Pour moi qui me suis déjà pris tout ce qu’il y avait de pire sur la gueule question manga et, dans tous les registres qui soient, je me sais ici confronté à un Girl's Last Tour transposé à un registre fantastique. Les mêmes lourdeurs y sont aussi pesantes. C’est au poids qui m’accable l’échine que j’ai pu établir la parenté entre les deux. Le style est le même : on n’a rien à dire, alors on le fait calmement, en se donnant des airs contemplatifs et paisibles. En gros, on cherche à émuler Escale à Yokohama sans s’être doté d’un réel propos… ce qui tourne le moindre acte qui s’orchestre ici vers le néant. La douleur de Frieren de voir tous ceux qu’elle a aimé mourir du fait de sa longévité ne se ressent à aucun moment. Parfois elle pleure, mais parce que le récit lui commande à un instant donné ; un instant prévisible qui plus est.
L’intrigue s’accepte ainsi comme une errance molle où l’on traîne des pieds sans trop aller nulle part. Les choses se passent mais rien ne s’accomplit. Cela, jusqu’à ce qu’à la moitié de l’œuvre environ, Kanehito Yamada s’ennuie lui-même de ce qu’il a écrit pour commander des combats de magie en série. C’est fou ce que « l’après » aventure – dont Frieren a fait son propos liminaire pour se démarquer du RPG moyen – ressemble à l’aventure elle-même.
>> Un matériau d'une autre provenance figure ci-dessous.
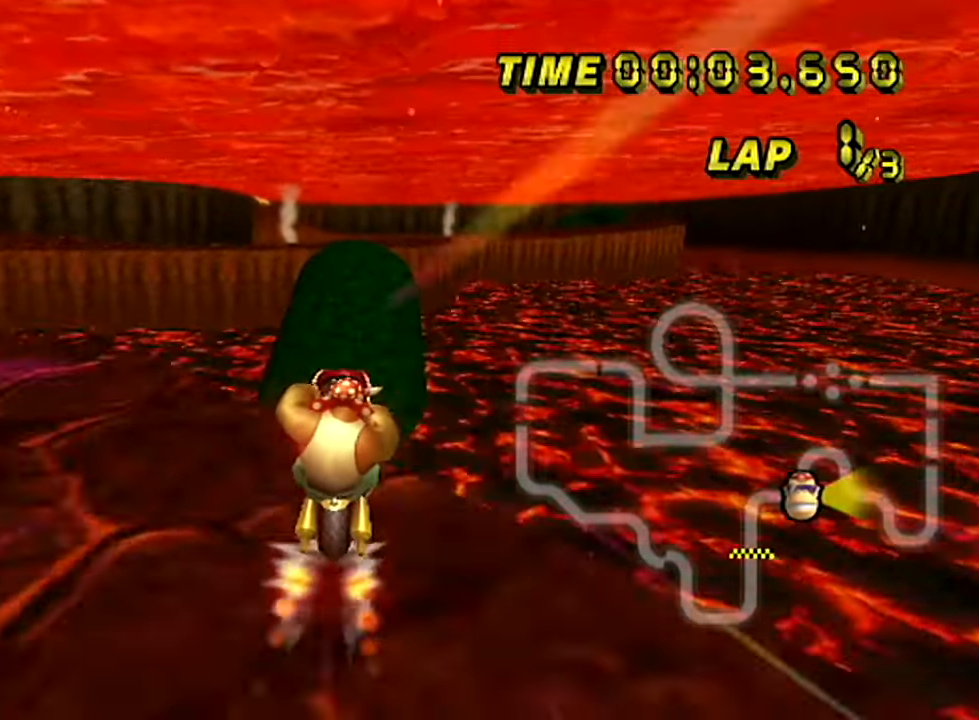
{"buttons": ["A", "R1"], "left_stick": "right", "events": [[183, "left_stick", "down-right"], [484, "left_stick", "right"], [500, "R1", "down"]]}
De là à dire qu’on se sera fait pigeonner avec de fausses promesses.
Allons.
Frieren, pour ce qui tenait à son idée de base, aurait très bien pu s’accepter comme un One Shot. Mais de ce One Shot putatif, on en aura étiré la substance pour qu’il n'en reste qu’une longe pâte filandreuse et sans consistance, n’ayant décidément rien de solide à nous offrir. Pour lier la sauce sans goût qu’on nous sert, on compensera par des combats de magie sans imagination où les rayons virevoltent sans impacter la lecture. Frieren est morne dans tous ses attributs, y compris lorsque l’action est de mise, celle-ci ne parvenant jamais à convaincre. Tout cela aura été écrit sans imagination, avec en plus le propos présomptueux de vouloir déconstruire le récit fantasy coutumier pour finalement l’émuler jusqu’au dernier poncif.
Qui souhaitera lire un récit où la fantasy s’y trouve réinterprétée et repensée par un auteur consciencieux ne pourra que se ruer sur Gloutons et Dragons. Le contraste entre les deux œuvres est en effet saisissant après qu’on se soit essayé à l’une et l’autre. Il faut dire que Ryoko Kui, préférant se targuer d’un style bien à elle pour donner libre cours à une imagination prolifique et maîtrisée, ne se cache pas derrière des faux airs mélancoliques pour se donner une consistance. Quand on a en soi un réel élan de création, celui-ci, par sa seule authenticité, laisse émaner une atmosphère qui lui est propre. Chercher à forcer cette atmosphère par une narration bancale n'est pas l'expression d'une sensibilité, mais la démonstration criante d'une incapacité flagrante à savoir établir un récit convainquant. Ce dont est fait Frieren en dernière instance.